Segment Start: Entries supplied

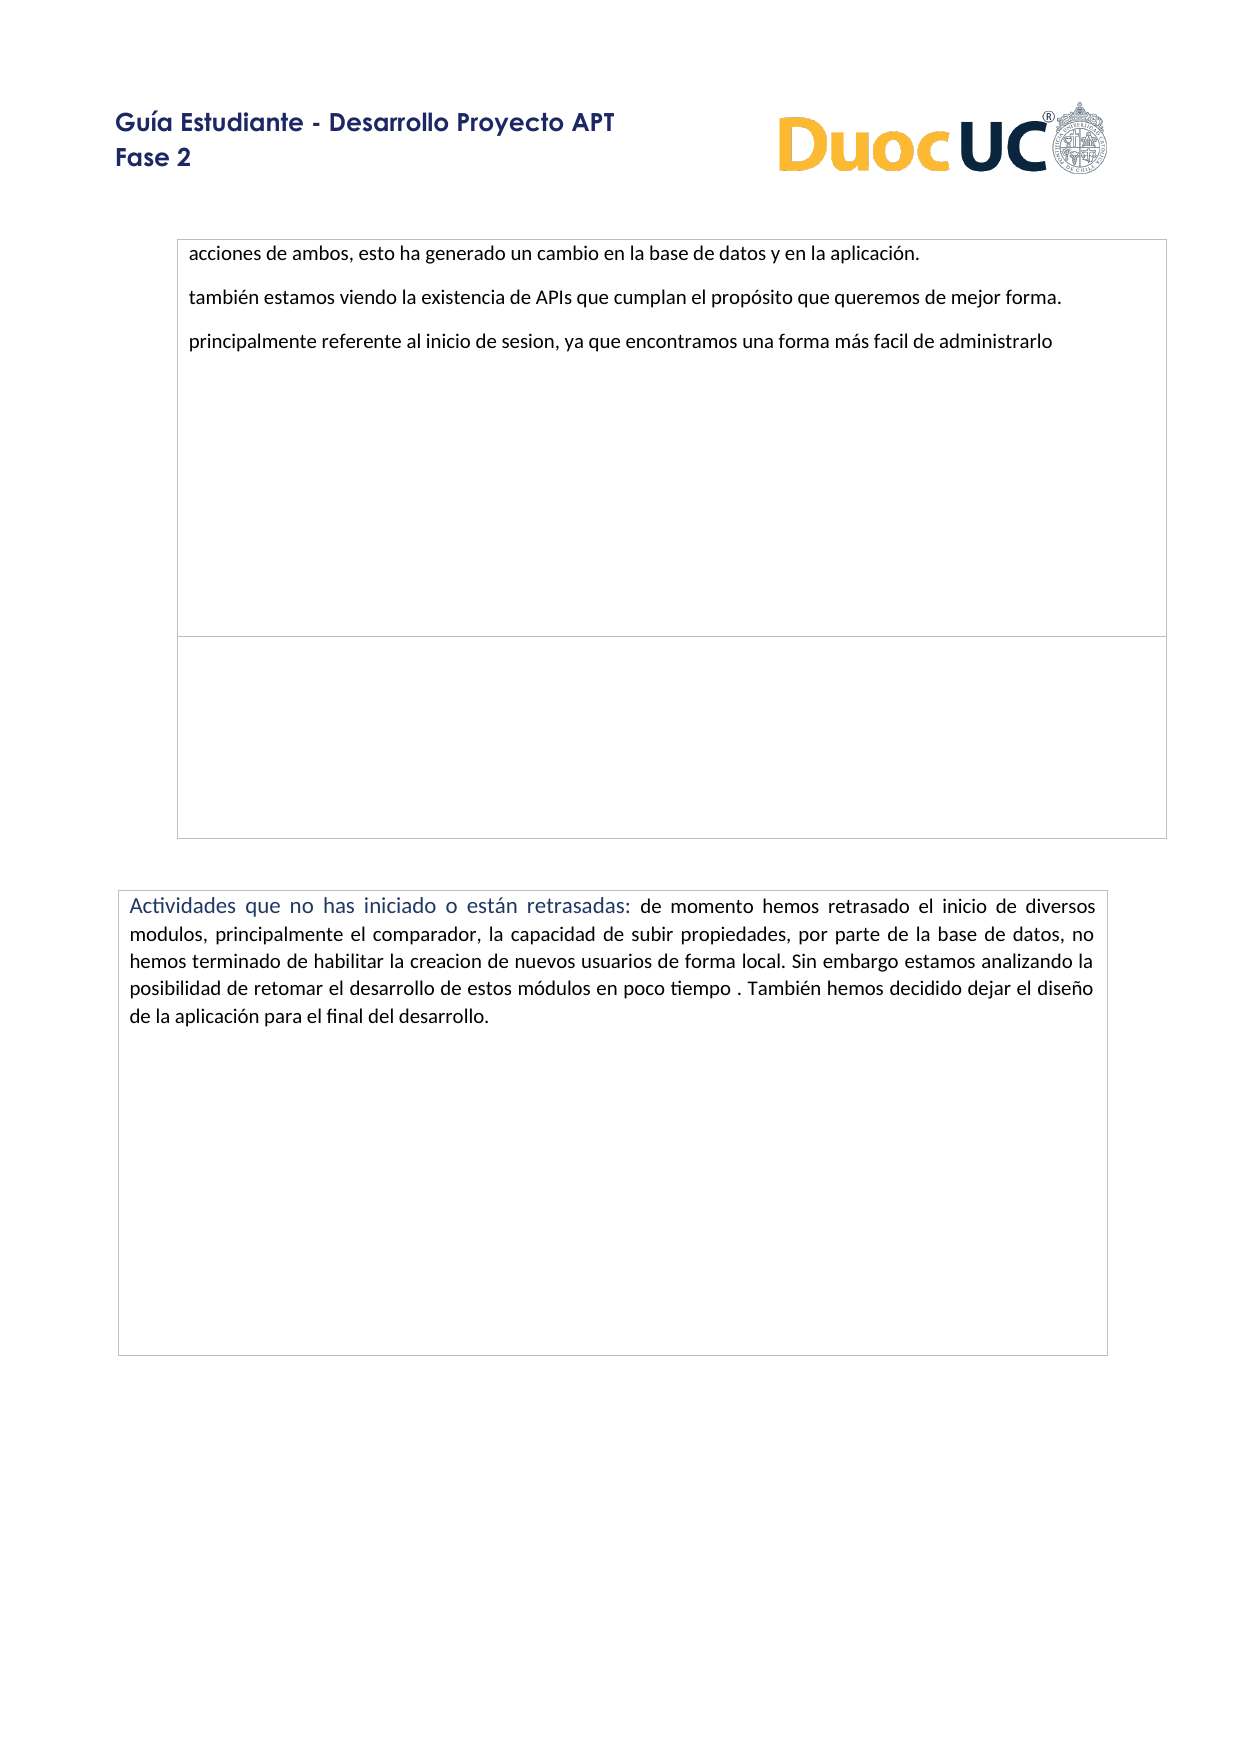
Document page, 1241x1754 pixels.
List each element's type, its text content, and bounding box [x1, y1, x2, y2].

table_header Actividades ajustadas o eliminadas: de momento el plan de trabajo ha requerido un mínimo de ajustes, principalmente en cómo están organizados los usuarios, los unificamos en un mismo usuario que posee las acciones de ambos, esto ha generado un cambio en la base de datos y en la aplicación. también estamos viendo la existencia de APIs que cumplan el propósito que queremos de mejor forma. principalmente referente al inicio de sesion, ya que encontramos una forma más facil de administrarlo [178, 240, 1166, 636]
table_cell [178, 637, 1166, 838]
picture [779, 102, 1107, 174]
table_header Actividades que no has iniciado o están retrasadas: de momento hemos retrasado el inicio de diversos modulos, principalmente el comparador, la capacidad de subir propiedades, por parte de la base de datos, no hemos terminado de habilitar la creacion de nuevos usuarios de forma local. Sin embargo estamos analizando la posibilidad de retomar el desarrollo de estos módulos en poco tiempo . También hemos decidido dejar el diseño de la aplicación para el final del desarrollo. [119, 891, 1107, 1355]
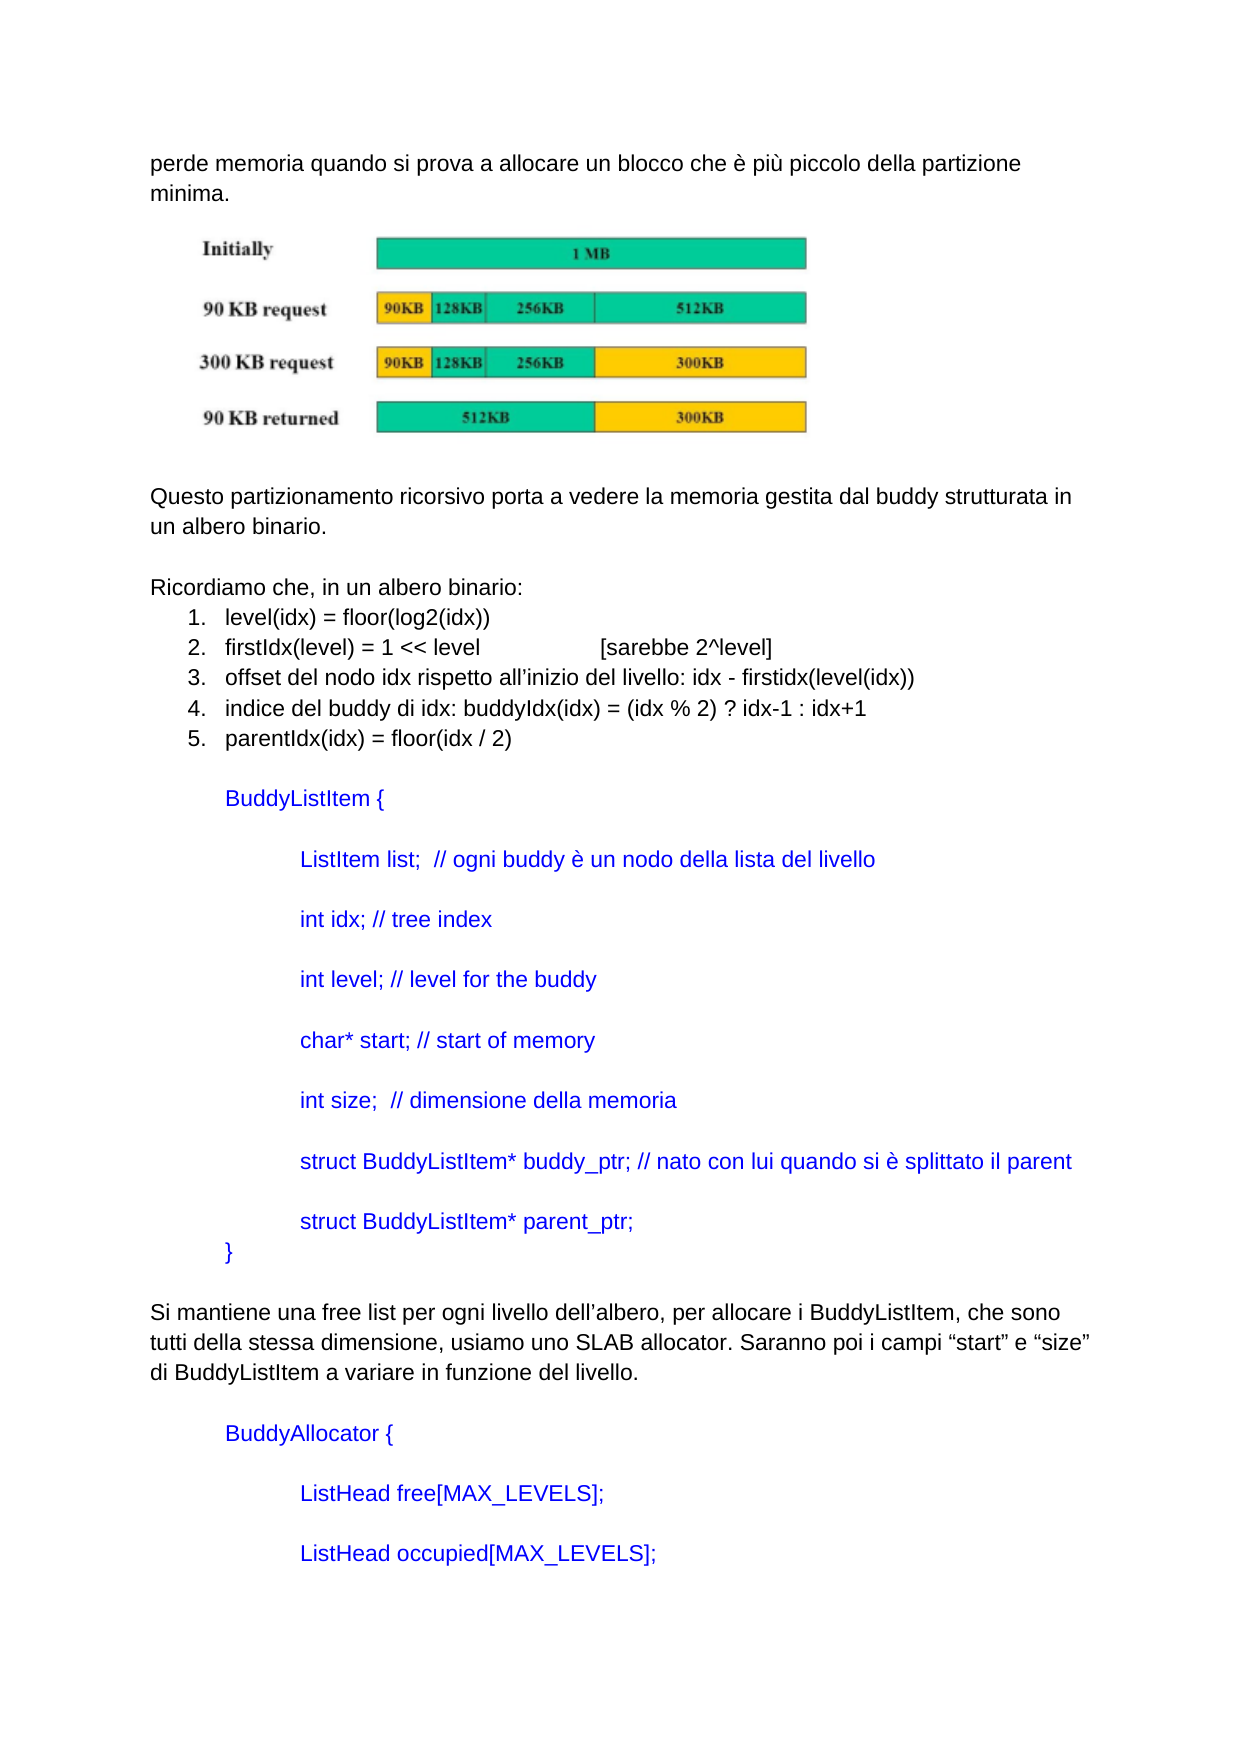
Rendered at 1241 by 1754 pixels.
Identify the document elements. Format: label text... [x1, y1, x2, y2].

text ListHead free[MAX_LEVELS]; [300, 1480, 1090, 1506]
text struct BuddyListItem* buddy_ptr; // nato con lui quando si è splittato il parent [300, 1148, 1090, 1174]
text char* start; // start of memory [300, 1027, 1090, 1053]
list indice del buddy di idx: buddyIdx(idx) = (idx % 2) ? idx-1 : idx+1 [187, 694, 1090, 721]
text int idx; // tree index [300, 906, 1090, 932]
text Ricordiamo che, in un albero binario: [150, 574, 1090, 600]
text Questo partizionamento ricorsivo porta a vedere la memoria gestita dal buddy strutturata in un albero binario. [150, 483, 1090, 539]
text struct BuddyListItem* parent_ptr; [300, 1208, 1090, 1234]
text ListItem list; // ogni buddy è un nodo della lista del livello [300, 846, 1090, 872]
text ListHead occupied[MAX_LEVELS]; [300, 1540, 1090, 1567]
text Si mantiene una free list per ogni livello dell’albero, per allocare i BuddyListItem, che sono tutti della stessa dimensione, usiamo uno SLAB allocator. Saranno poi i campi “start” e “size” di BuddyListItem a variare in funzione del livello. [150, 1299, 1090, 1385]
text int size; // dimensione della memoria [300, 1087, 1090, 1113]
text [150, 150, 1090, 207]
list firstIdx(level) = 1 << level [sarebbe 2^level] [187, 634, 1090, 660]
text BuddyAllocator { [225, 1419, 1090, 1446]
list offset del nodo idx rispetto all’inizio del livello: idx - firstidx(level(idx)) [187, 664, 1090, 691]
text BuddyListItem { [225, 785, 1090, 811]
text } [150, 1238, 1090, 1264]
list parentIdx(idx) = floor(idx / 2) [187, 725, 1090, 751]
list level(idx) = floor(log2(idx)) [187, 604, 1090, 630]
picture [150, 210, 821, 480]
text int level; // level for the buddy [300, 966, 1090, 993]
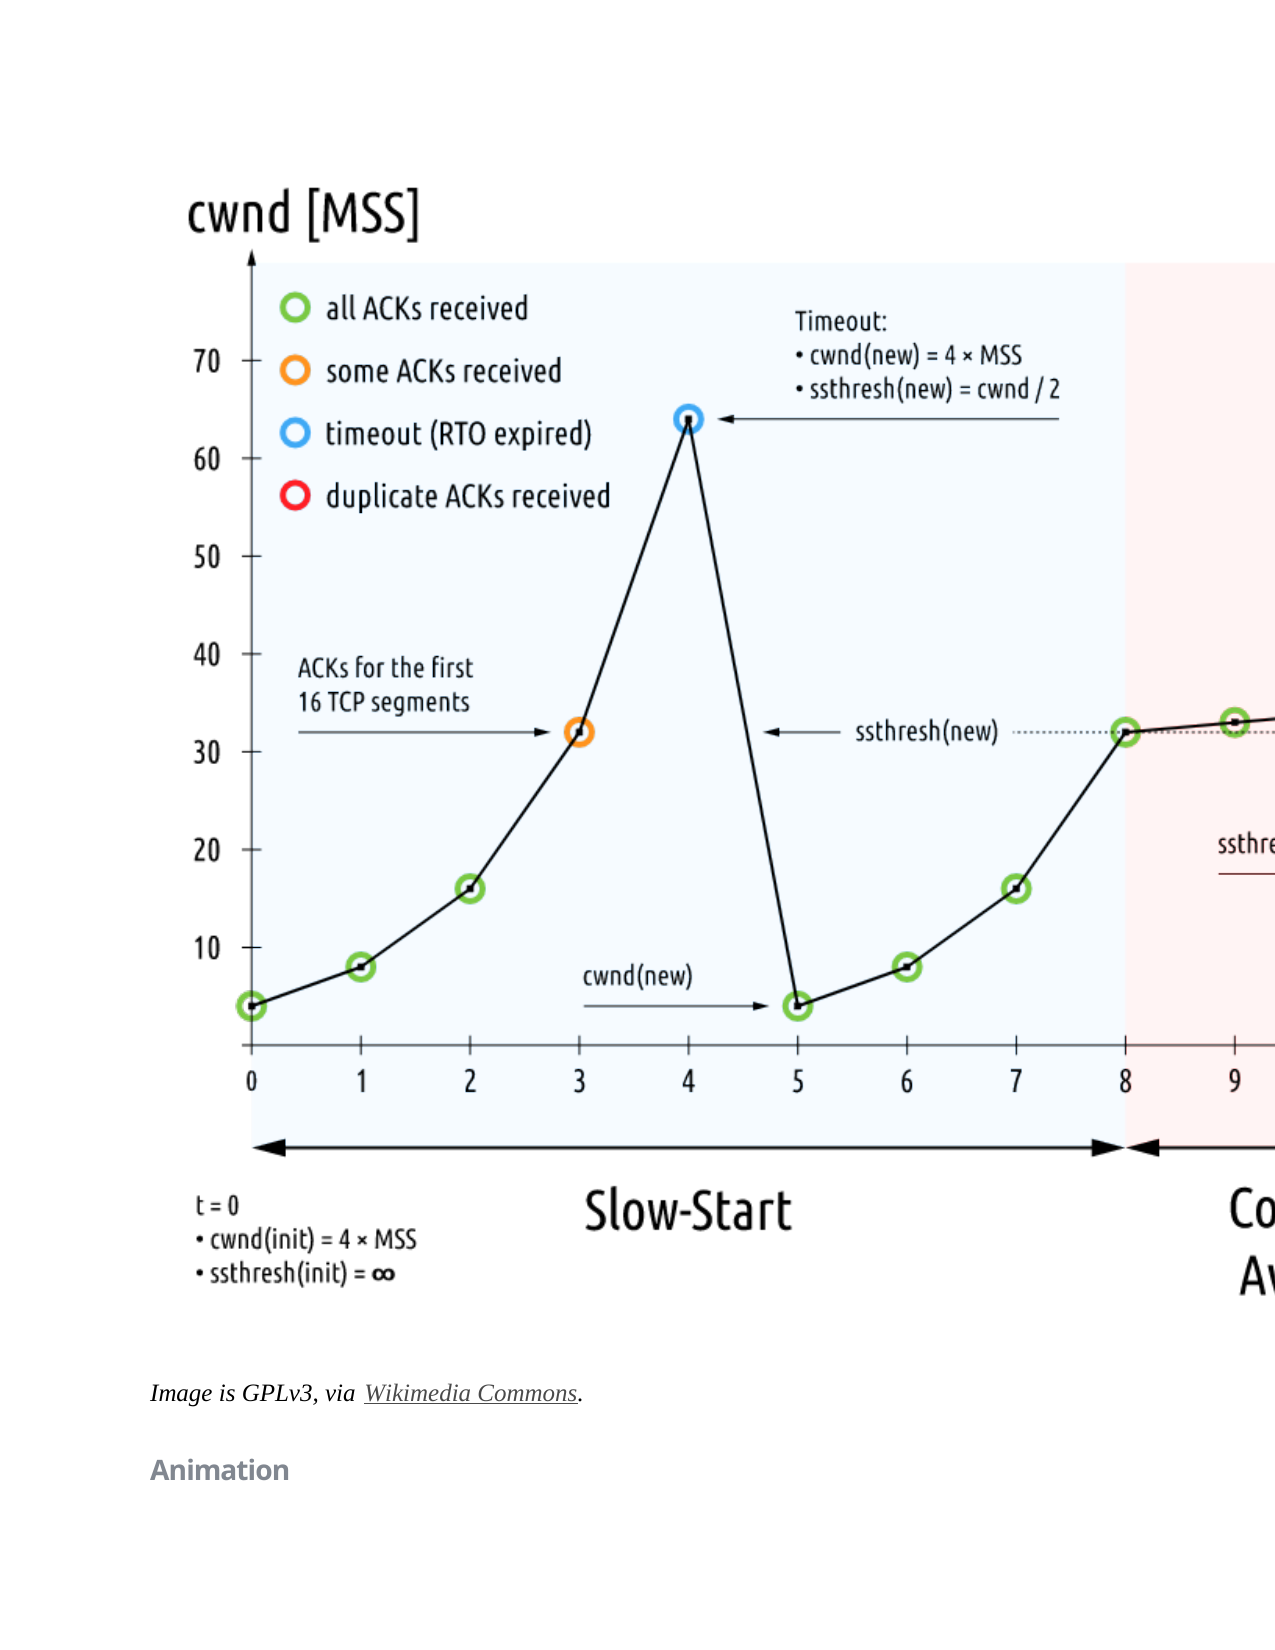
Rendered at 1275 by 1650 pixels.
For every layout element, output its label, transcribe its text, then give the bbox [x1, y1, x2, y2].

text Animation [150, 1451, 1125, 1489]
picture [150, 150, 1275, 1335]
text Image is GPLv3, via Wikimedia Commons. [150, 1378, 1125, 1407]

Segment End: Entries supplied

Assignment:
Using the data above, retype exactly the lines from the line with "Rendered at 1241 by 1754 pixels." to the line with "Rendered at 1275 by 1650 pixels.", inclusive. No pictures and nothing else.

Response to this exercise:
Rendered at 1241 by 1754 pixels.
Identify the document elements. Format: label text... [x1, y1, x2, y2].

text ListHead free[MAX_LEVELS]; [300, 1480, 1090, 1506]
text struct BuddyListItem* buddy_ptr; // nato con lui quando si è splittato il parent [300, 1148, 1090, 1174]
text char* start; // start of memory [300, 1027, 1090, 1053]
list indice del buddy di idx: buddyIdx(idx) = (idx % 2) ? idx-1 : idx+1 [187, 694, 1090, 721]
text int idx; // tree index [300, 906, 1090, 932]
text Ricordiamo che, in un albero binario: [150, 574, 1090, 600]
text Questo partizionamento ricorsivo porta a vedere la memoria gestita dal buddy strutturata in un albero binario. [150, 483, 1090, 539]
text struct BuddyListItem* parent_ptr; [300, 1208, 1090, 1234]
text ListItem list; // ogni buddy è un nodo della lista del livello [300, 846, 1090, 872]
text ListHead occupied[MAX_LEVELS]; [300, 1540, 1090, 1567]
text Si mantiene una free list per ogni livello dell’albero, per allocare i BuddyListItem, che sono tutti della stessa dimensione, usiamo uno SLAB allocator. Saranno poi i campi “start” e “size” di BuddyListItem a variare in funzione del livello. [150, 1299, 1090, 1385]
text int size; // dimensione della memoria [300, 1087, 1090, 1113]
text [150, 150, 1090, 207]
list firstIdx(level) = 1 << level [sarebbe 2^level] [187, 634, 1090, 660]
text BuddyAllocator { [225, 1419, 1090, 1446]
list offset del nodo idx rispetto all’inizio del livello: idx - firstidx(level(idx)) [187, 664, 1090, 691]
text BuddyListItem { [225, 785, 1090, 811]
text } [150, 1238, 1090, 1264]
list parentIdx(idx) = floor(idx / 2) [187, 725, 1090, 751]
list level(idx) = floor(log2(idx)) [187, 604, 1090, 630]
picture [150, 210, 821, 480]
text int level; // level for the buddy [300, 966, 1090, 993]
Rendered at 1275 by 1650 pixels.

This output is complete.